A block of data
##########

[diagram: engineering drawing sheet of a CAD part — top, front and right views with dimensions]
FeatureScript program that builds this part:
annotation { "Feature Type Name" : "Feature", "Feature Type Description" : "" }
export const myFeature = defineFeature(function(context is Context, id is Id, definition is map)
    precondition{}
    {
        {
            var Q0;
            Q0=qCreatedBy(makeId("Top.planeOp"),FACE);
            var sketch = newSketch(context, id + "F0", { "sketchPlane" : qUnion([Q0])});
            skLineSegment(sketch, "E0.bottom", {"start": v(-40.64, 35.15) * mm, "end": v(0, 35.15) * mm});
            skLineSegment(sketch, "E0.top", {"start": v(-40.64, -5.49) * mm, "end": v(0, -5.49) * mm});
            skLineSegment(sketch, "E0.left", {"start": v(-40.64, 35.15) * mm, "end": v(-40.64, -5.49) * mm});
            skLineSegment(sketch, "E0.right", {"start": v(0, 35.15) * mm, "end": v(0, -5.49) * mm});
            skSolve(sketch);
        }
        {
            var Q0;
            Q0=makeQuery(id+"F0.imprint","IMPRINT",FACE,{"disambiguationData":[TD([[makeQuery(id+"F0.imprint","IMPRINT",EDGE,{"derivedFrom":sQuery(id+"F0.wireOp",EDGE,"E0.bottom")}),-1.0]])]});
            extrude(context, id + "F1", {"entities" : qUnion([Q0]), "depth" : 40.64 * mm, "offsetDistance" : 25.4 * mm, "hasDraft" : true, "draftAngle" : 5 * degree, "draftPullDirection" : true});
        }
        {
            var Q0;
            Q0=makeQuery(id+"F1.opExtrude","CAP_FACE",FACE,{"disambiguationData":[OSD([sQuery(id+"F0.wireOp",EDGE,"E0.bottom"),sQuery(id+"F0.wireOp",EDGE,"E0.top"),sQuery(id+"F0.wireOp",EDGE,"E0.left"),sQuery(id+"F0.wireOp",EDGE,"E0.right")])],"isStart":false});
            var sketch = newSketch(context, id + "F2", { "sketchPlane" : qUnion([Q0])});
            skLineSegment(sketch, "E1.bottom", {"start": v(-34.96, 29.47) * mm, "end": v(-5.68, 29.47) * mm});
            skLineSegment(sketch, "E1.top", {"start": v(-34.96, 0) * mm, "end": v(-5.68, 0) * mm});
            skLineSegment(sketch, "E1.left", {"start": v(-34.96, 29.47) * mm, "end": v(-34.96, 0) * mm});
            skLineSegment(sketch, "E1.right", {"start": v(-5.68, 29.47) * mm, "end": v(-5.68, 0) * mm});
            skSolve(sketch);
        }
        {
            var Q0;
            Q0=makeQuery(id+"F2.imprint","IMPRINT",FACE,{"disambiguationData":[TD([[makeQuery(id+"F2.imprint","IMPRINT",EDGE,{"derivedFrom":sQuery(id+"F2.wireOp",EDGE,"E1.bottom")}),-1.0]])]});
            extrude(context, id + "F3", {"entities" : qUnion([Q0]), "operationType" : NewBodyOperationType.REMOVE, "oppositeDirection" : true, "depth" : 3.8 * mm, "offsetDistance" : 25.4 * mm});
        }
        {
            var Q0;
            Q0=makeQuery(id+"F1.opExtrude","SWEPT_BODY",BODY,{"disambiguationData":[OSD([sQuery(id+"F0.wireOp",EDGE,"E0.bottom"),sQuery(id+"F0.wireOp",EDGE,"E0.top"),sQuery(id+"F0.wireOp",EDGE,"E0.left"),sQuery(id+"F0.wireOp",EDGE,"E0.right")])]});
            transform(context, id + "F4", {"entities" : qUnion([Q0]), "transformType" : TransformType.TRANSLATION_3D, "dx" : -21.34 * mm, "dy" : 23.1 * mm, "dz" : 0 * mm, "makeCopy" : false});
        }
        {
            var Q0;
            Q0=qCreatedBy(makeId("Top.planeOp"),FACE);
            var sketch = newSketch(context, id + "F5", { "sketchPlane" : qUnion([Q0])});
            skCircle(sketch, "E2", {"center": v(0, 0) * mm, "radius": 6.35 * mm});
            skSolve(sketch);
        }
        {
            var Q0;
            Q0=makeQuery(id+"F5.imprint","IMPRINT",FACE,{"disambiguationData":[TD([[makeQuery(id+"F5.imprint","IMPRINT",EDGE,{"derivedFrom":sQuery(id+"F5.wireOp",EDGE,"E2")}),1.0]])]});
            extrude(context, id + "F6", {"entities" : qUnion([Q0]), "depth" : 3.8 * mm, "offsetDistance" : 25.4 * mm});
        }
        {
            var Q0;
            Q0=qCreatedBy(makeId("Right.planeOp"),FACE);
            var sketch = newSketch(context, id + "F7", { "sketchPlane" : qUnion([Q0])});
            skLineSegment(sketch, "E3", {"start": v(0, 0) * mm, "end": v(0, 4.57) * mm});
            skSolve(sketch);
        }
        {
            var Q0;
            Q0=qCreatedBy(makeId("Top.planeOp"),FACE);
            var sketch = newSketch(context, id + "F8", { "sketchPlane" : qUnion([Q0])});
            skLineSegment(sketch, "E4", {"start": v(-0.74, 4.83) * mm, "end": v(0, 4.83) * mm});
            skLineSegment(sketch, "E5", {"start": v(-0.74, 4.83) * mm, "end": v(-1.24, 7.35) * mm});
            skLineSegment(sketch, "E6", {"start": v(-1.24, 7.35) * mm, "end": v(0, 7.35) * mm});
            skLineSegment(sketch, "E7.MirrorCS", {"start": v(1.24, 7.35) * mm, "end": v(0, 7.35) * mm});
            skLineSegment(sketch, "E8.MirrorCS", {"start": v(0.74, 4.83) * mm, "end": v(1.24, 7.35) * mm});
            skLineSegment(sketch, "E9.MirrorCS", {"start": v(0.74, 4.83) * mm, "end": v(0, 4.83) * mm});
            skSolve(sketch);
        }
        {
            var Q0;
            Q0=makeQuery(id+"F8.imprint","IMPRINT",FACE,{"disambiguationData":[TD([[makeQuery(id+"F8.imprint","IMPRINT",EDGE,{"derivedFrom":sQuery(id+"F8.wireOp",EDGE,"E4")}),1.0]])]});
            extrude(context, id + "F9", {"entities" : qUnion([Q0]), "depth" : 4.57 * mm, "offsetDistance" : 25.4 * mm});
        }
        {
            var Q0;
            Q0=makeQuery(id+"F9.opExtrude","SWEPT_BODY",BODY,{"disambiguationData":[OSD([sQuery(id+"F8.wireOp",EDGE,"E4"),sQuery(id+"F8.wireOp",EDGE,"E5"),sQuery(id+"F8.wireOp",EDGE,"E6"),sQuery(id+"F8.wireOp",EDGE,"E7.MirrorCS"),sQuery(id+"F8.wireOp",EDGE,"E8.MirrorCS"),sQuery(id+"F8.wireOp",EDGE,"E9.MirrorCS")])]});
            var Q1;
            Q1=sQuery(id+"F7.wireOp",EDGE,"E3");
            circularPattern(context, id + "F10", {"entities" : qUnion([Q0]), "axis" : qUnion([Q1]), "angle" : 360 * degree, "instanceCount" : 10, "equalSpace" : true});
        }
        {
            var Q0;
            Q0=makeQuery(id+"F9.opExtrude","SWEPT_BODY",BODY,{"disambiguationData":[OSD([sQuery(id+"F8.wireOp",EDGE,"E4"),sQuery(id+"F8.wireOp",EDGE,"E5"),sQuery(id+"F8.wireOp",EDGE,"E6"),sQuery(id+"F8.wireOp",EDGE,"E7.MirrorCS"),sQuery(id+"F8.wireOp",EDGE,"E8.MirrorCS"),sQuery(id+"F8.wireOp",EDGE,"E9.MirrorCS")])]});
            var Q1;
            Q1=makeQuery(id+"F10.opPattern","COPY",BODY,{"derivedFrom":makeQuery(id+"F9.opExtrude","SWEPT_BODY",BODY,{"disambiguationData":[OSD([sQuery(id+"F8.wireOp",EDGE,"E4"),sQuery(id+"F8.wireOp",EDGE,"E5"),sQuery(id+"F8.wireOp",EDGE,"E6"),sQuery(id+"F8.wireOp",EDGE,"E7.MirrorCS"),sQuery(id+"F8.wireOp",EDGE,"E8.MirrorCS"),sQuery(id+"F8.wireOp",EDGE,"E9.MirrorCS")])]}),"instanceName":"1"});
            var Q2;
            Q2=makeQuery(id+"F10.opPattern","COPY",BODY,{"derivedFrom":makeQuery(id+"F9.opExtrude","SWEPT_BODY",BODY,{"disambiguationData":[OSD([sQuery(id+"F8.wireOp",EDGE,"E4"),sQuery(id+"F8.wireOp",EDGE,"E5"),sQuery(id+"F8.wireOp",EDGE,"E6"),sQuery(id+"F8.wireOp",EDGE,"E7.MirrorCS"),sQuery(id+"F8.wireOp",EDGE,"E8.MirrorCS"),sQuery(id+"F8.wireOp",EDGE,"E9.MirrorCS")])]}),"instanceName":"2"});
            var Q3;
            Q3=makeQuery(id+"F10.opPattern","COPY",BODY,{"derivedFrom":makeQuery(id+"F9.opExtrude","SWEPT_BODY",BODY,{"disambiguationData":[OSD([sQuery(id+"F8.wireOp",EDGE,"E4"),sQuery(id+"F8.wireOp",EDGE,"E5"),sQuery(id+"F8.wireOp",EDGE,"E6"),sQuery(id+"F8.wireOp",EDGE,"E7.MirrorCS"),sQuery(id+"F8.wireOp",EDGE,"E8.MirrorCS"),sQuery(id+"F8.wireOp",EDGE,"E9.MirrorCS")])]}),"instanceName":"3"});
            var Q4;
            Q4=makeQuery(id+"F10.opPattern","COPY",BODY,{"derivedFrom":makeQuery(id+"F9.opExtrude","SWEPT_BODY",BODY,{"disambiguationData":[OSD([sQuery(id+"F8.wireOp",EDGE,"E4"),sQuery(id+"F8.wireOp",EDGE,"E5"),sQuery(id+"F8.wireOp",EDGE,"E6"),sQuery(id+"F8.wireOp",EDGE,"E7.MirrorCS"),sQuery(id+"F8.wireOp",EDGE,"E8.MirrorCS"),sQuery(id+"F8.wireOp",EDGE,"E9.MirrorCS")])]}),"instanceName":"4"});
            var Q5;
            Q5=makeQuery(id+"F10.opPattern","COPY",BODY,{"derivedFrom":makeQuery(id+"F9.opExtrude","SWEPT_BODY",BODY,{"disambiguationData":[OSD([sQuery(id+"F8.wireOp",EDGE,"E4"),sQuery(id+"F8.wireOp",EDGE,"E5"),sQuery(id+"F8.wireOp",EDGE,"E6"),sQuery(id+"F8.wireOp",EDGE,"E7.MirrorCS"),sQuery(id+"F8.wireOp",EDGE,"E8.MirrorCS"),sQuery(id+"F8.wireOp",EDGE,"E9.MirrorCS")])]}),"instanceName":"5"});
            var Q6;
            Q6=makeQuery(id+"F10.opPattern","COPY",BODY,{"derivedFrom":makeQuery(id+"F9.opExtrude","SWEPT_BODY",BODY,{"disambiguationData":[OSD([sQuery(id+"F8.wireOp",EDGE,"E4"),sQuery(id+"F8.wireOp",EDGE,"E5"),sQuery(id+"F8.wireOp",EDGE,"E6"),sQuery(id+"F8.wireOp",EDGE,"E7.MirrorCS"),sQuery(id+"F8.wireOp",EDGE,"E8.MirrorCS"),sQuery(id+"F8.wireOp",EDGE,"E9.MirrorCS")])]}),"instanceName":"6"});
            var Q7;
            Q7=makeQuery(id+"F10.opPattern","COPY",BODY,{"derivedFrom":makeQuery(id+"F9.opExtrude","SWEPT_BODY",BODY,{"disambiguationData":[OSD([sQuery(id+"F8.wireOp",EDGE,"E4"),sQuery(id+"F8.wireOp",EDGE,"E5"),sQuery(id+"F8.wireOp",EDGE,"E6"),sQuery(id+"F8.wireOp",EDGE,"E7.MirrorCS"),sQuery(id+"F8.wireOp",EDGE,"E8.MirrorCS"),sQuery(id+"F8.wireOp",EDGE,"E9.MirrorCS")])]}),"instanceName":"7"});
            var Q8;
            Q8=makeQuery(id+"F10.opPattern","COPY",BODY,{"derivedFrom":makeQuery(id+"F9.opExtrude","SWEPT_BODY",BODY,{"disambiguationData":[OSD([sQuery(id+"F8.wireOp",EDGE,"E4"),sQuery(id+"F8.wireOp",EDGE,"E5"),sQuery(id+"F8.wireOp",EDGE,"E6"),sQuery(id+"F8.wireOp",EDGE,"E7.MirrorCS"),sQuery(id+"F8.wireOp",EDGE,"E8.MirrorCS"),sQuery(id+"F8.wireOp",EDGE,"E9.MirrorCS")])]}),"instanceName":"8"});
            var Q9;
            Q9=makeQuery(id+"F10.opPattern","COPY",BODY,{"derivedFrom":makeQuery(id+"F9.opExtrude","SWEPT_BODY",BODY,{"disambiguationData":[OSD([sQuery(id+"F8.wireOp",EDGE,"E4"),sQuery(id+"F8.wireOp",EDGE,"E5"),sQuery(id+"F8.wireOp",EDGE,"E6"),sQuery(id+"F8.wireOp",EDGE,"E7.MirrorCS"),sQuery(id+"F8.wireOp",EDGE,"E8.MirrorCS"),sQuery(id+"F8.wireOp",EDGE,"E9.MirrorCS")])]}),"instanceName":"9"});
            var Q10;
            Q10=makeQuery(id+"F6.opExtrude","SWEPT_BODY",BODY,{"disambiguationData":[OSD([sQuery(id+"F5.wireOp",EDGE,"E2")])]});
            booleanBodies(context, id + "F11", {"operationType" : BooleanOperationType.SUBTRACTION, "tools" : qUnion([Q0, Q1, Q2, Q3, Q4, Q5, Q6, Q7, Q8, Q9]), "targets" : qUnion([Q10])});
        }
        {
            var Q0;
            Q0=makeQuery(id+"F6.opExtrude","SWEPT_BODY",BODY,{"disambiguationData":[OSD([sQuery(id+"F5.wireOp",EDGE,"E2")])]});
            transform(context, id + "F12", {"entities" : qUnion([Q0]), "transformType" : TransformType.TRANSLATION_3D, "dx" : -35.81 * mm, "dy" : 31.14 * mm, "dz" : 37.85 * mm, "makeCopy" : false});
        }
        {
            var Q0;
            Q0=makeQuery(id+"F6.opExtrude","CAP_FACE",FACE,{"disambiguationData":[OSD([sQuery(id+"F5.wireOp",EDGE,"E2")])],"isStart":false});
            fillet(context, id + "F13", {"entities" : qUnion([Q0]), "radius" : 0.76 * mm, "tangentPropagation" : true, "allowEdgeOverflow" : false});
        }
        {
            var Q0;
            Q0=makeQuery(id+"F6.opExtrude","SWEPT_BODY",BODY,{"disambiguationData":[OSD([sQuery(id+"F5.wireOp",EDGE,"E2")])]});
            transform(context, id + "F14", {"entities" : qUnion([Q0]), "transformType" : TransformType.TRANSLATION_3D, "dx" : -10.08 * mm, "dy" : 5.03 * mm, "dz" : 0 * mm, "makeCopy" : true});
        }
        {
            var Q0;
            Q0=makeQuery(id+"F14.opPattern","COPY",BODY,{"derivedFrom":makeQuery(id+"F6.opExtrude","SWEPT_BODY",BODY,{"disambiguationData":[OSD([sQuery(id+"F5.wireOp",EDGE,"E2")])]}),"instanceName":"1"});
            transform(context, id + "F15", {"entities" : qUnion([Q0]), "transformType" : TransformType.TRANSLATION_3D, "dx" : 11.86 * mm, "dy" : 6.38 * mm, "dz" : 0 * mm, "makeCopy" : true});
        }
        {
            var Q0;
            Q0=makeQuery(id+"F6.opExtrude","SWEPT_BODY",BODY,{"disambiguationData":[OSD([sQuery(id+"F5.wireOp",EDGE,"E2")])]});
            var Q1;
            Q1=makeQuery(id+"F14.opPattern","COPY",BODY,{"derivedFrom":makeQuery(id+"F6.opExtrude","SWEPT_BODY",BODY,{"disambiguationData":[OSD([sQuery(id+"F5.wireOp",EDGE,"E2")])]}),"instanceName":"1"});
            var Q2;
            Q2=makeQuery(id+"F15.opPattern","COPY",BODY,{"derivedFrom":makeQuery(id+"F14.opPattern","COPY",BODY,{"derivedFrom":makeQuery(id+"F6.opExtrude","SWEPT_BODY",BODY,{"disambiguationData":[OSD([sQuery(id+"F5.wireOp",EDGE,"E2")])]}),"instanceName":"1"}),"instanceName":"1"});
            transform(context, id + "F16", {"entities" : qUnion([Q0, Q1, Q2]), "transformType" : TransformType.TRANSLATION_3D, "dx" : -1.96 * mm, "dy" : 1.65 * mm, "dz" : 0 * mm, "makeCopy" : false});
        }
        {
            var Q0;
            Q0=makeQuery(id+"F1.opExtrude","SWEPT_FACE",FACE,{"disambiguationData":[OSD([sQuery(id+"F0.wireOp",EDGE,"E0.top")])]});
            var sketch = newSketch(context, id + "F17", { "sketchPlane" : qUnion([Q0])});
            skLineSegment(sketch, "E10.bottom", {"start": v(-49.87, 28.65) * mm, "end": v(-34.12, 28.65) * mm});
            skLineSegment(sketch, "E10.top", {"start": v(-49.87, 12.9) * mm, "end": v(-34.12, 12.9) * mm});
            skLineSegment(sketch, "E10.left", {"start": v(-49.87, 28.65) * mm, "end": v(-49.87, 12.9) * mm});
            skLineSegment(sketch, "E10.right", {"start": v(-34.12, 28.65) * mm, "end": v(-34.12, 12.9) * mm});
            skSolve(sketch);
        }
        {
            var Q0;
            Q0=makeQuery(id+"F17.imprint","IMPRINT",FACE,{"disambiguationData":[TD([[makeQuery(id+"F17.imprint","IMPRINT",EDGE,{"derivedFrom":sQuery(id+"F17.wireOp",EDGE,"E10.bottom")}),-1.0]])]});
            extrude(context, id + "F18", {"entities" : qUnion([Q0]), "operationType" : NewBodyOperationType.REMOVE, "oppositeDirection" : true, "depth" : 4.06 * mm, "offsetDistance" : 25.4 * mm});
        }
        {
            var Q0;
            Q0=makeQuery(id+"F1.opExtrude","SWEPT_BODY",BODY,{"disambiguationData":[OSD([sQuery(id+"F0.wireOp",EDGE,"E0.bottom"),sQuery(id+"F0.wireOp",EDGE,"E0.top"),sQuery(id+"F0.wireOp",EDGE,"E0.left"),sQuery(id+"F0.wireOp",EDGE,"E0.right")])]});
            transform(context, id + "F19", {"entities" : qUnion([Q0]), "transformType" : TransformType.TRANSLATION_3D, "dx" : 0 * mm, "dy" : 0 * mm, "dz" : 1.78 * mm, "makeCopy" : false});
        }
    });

##########

*Prompt*. Pull out every line in the rows above that contains the string "radius", and copy each of those lines in full.

*Solution to this task*.
            skCircle(sketch, "E2", {"center": v(0, 0) * mm, "radius": 6.35 * mm});
            fillet(context, id + "F13", {"entities" : qUnion([Q0]), "radius" : 0.76 * mm, "tangentPropagation" : true, "allowEdgeOverflow" : false});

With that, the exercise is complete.